§ **SELECTED PASSAGE**:
After feeding Omega my fish love the stuff. I will be replacing all my food with Omega in the coming weeks. With this response from the fish I feel sure I will see a jump in their growth in the coming week. 

The cheap part of me doesn't want to throw away the food, but my heart doesn't want me to feed it to my fish any more. I guess it will go on the shelf and I will mix it in once or twice a week.


----------



## jeaninel (Aug 24, 2007)

I like and use Omega One. Another good one I use is NLS (New Life Spectrum). It's more expensive but it's good stuff.


----------



## Romad (Jun 28, 2009)

+1 on NLS. I switched to that about 6 mos. ago and the fish are nom-nomming it up. And thriving. 

Omega is good as well.


----------



## Romad (Jun 28, 2009)

Warhawk said:


> The cheap part of me doesn't want to throw away the food, but my heart doesn't want me to feed it to my fish any more. I guess it will go on the shelf and I will mix it in once or twice a week.


It's like having a side of potato chips with your salmon :lol:


----------



## Warhawk (Feb 23, 2014)

I looked at New Life Spectrum but I can't find it locally. 


I did contact a lot of food companies about samples or coupons but none sounded interested. I hate to buy food online with out trying it fist.


----------



## Romad (Jun 28, 2009)

Want some NLS samples? I went a little nuts on Amazon  
Let me know if you're interested in trying any of these:

Pellets:
Small fish formula - .5 mm sinking
Betta Formula - 1 mm semi-floating
Community Fish - 1mm sinking
Ultra Red - 1mm sinking
Grow - .5mm sinking

I've got community flakes as well.


----------



## Warhawk (Feb 23, 2014)

[Dataset items]

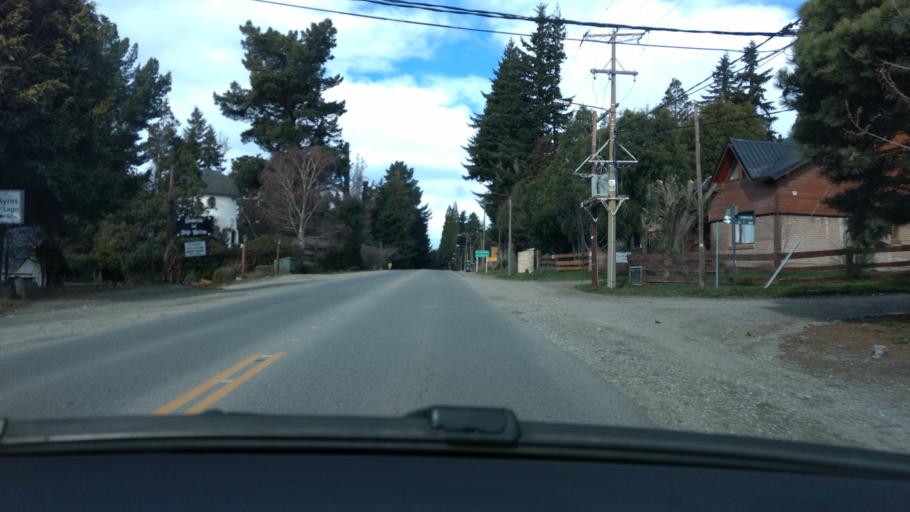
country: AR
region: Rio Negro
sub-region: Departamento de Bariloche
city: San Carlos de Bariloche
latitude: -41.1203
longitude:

§ **YOUR OBJECTIVE**: Translate this sentence from the fish food thread into Spanish: "I looked at New Life Spectrum but I can't find it locally."

§ **COMPLETE OUTPUT**: Me fijé en New Life Spectrum, pero no lo encuentro en mi zona.